Это, должно быть, сеятель? Мэтр! Над чем вы задумались?
Отец Клод, поглощенный своими мыслями, не слушал его. Шармолю проследил за направлением его взгляда и увидел, что глаза священника были устремлены на паутину, затягивающую слуховое окно. В этот момент легкомысленная муха, стремясь к мартовскому солнцу, ринулась сквозь эту сеть к стеклу и увязла в ней. Почувствовав сотрясение паутины, громадный паук, сидевший в самом ее центре, подскочил к мухе, перегнул ее пополам своими передними лапками, в то время как его отвратительный хоботок ощупывал ее головку.
– Бедная мушка! – сказал королевский прокурор церковного суда и потянулся, чтобы спасти муху. Архидьякон, как бы внезапно пробужденный, судорожным движением удержал его руку.
– Мэтр Жак! – воскликнул он. – Не идите наперекор судьбе!
Прокурор испуганно обернулся. Ему почудилось, будто сверкающий взгляд архидьякона был прикован к маленьким существам – мухе и пауку, между которыми разыгрывалась отвратительная сцена.

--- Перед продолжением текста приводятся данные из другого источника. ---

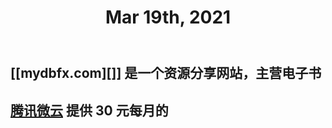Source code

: #+TITLE: Mar 19th, 2021

** [[mydbfx.com][]] 是一个资源分享网站，主营电子书
:PROPERTIES:
:todo: 1616220677220
:END:
** [[https://www.weiyun.com/vip/privilege][腾讯微云]] 提供 30 元每月的
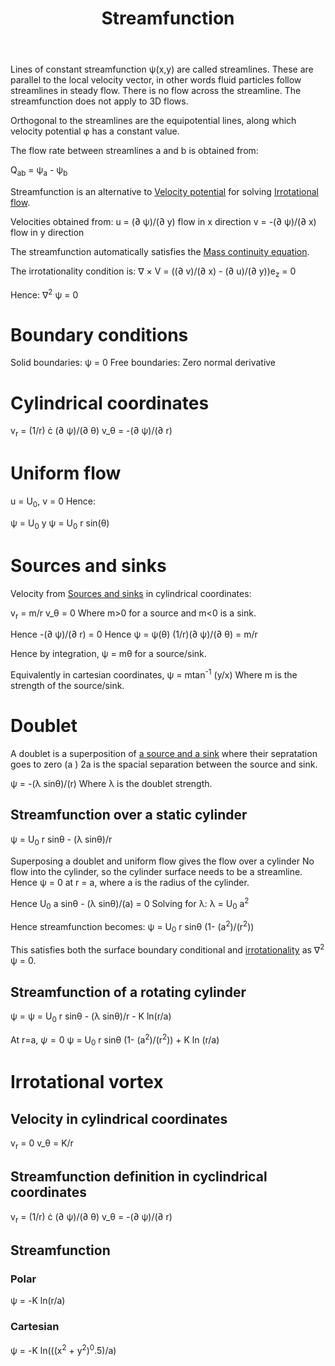 :PROPERTIES:
:ID:       2ff01540-28bc-48a4-a292-c9013669295b
:END:
#+title: Streamfunction

Lines of constant streamfunction \psi(x,y) are called streamlines. These are parallel to the local velocity vector, in other words fluid particles follow streamlines in steady flow. There is no flow across the streamline. The streamfunction does not apply to 3D flows.

Orthogonal to the streamlines are the equipotential lines, along which velocity potential \phi has a constant value.

The flow rate between streamlines a and b is obtained from:

Q_ab = \psi_a - \psi_b

Streamfunction is an alternative to [[id:4615a930-1324-46e2-a2d7-ee818ea1ae67][Velocity potential]] for solving [[id:46eacf6c-195d-4f0b-81f9-62bc6f4c2f36][Irrotational flow]].

Velocities obtained from:
u = (\partial \psi)/(\partial y) flow in x direction
v = -(\partial \psi)/(\partial x) flow in y direction

The streamfunction automatically satisfies the [[id:ad8a5073-fd5d-4c39-8b28-749060131385][Mass continuity equation]].

The irrotationality condition is:
\nabla \times V = ((\partial v)/(\partial x) - (\partial u)/(\partial y))e_z = 0

Hence:
\nabla^2 \psi = 0

* Boundary conditions
Solid boundaries: \psi = 0
Free boundaries: Zero normal derivative

* Cylindrical coordinates

v_r = (1/r) \cdot (\partial \psi)/(\partial \theta)
v_\theta = -(\partial \psi)/(\partial r)

* Uniform flow
u = U_0, v = 0
Hence:

\psi = U_0 y
\psi = U_0 r sin(\theta)

* Sources and sinks
Velocity from [[id:5ebe9122-1ae2-42c8-bab1-64150e5a8e77][Sources and sinks]] in cylindrical coordinates:

v_r = m/r
v_\theta = 0
Where m>0 for a source and m<0 is a sink.

Hence -(\partial \psi)/(\partial r) = 0
Hence
\psi = \psi(\theta)
(1/r)(\partial \psi)/(\partial \theta) = m/r

Hence by integration,
\psi = m\theta for a source/sink.

Equivalently in cartesian coordinates, \psi = mtan^-1 (y/x)
Where m is the strength of the source/sink.

* Doublet
A doublet is a superposition of [[id:5ebe9122-1ae2-42c8-bab1-64150e5a8e77][a source and a sink]] where their sepratation goes to zero (a \rarr 0)
2a is the spacial separation between the source and sink.

\psi = -(\lambda sin\theta)/(r)
Where \lambda is the doublet strength.

** Streamfunction over a static cylinder
\psi = U_0 r sin\theta - (\lambda sin\theta)/r

Superposing a doublet and uniform flow gives the flow over a cylinder
No flow into the cylinder, so the cylinder surface needs to be a streamline.
Hence \psi = 0 at r = a, where a is the radius of the cylinder.

Hence U_0 a sin\theta - (\lambda sin\theta)/(a) = 0
Solving for \lambda:
\lambda = U_0 a^2

Hence streamfunction becomes:
\psi = U_0 r sin\theta (1- (a^2)/(r^2))

This satisfies both the surface boundary conditional and [[id:46eacf6c-195d-4f0b-81f9-62bc6f4c2f36][irrotationality]] as \nabla^2 \psi = 0.

** Streamfunction of a rotating cylinder
\psi = \psi = U_0 r sin\theta - (\lambda sin\theta)/r - K ln(r/a)

At r=a, \psi=0
\psi = U_0 r sin\theta (1- (a^2)/(r^2)) + K ln (r/a)

* Irrotational vortex
** Velocity in cylindrical coordinates
v_r = 0
v_\theta = K/r
** Streamfunction definition in cyclindrical coordinates
v_r = (1/r) \cdot (\partial \psi)/(\partial \theta)
v_\theta = -(\partial \psi)/(\partial r)
** Streamfunction
*** Polar
\psi = -K ln(r/a)
*** Cartesian
\psi = -K ln(((x^2 + y^2)^0.5)/a)
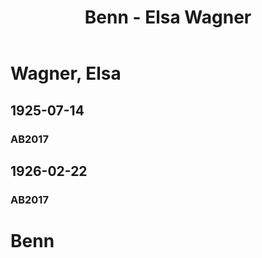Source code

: #+STARTUP: content
#+STARTUP: showall
 #+STARTUP: showeverything
#+TITLE: Benn - Elsa Wagner

* Wagner, Elsa
:PROPERTIES:
:EMPF:     1
:FROM: Benn
:TO: Wagner, Elsa
:GEB: 1881
:TOD: 1975
:END:
** 1925-07-14
   :PROPERTIES:
   :CUSTOM_ID: wag1925-07-14
   :TRAD: AdK/Wagner
   :ORT: Berlin
   :END:
*** AB2017
    :PROPERTIES:
    :NR:       25
    :S:        31-35
    :AUSL:     
    :FAKS:     32/33 (s. 2 und 4, verkleinert)
    :S_KOM:    390-91
    :VORL:     
    :END:
** 1926-02-22
   :PROPERTIES:
   :CUSTOM_ID: wag1926-02-22
   :TRAD: AdK/Wagner
   :ORT: [Berlin]
   :END:
*** AB2017
    :PROPERTIES:
    :NR:       30
    :S:        38
    :AUSL:     
    :FAKS:     
    :S_KOM:    393
    :VORL:     
    :END:
* Benn
:PROPERTIES:
:FROM: Wagner, Elsa
:TO: Benn
:END:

– О да! – продолжал священник голосом, который, казалось, исходил из самых недр его существа. – Вот символ всего! Она летает, она ликует, она только что родилась; она жаждет весны, вольного воздуха, свободы! О да! Но стоит ей столкнуться с роковой розеткой, и оттуда вылезает паук, отвратительный паук! Бедная плясунья! Бедная обреченная мушка! Не мешайте, мэтр Жак, это судьба! Увы, Клод, и ты паук! Но в то же время ты и муха! Клод! Ты летел навстречу науке, свету, солнцу, ты стремился только к простору, к яркому свету вечной истины; но, бросившись к сверкающему оконцу, выходящему в иной, мир, в мир света, разума и науки, ты, слепая мушка, безумный ученый, ты не заметил тонкой паутины, протянутой роком между светом и тобой, ты бросился в нее стремглав, несчастный глупец! И вот ныне, с проломленной головой и оторванными крыльями, ты бьешься в железных лапах судьбы! Мэтр Жак! Мэтр Жак! Не мешайте пауку!
– Уверяю вас, что я не трону его, – ответил прокурор, глядя на него с недоумением. – Но, ради бога, отпустите мою руку, мэтр! У вас не рука, а тиски.
Но архидьякон не слушал его.
– О, безумец! – продолжал он, неотрывно глядя на оконце. – Если бы тебе даже и удалось прорвать эту опасную паутину своими мушиными крылышками, то неужели же ты воображаешь, что выберешься к свету! Увы! Как преодолеть тебе потом это стекло, эту прозрачную преграду, эту хрустальную стену, несокрушимую, как адамант, отделяющую философов от истины? О тщета науки! Сколько мудрецов, стремясь к ней издалека, разбиваются о нее насмерть! Сколько научных систем сталкиваются и жужжат у этого вечного стекла!
Он умолк. Казалось, эти рассуждения незаметно отвлекли его мысли от себя самого, обратив их к науке, и это подействовало на него успокоительно. Жак Шармолю окончательно вернул его к действительности.
– Итак, мэтр, – спросил он, – когда же вы придете помочь мне добыть золото? Мне не терпится достигнуть успеха.
Горько усмехнувшись, архидьякон покачал головой.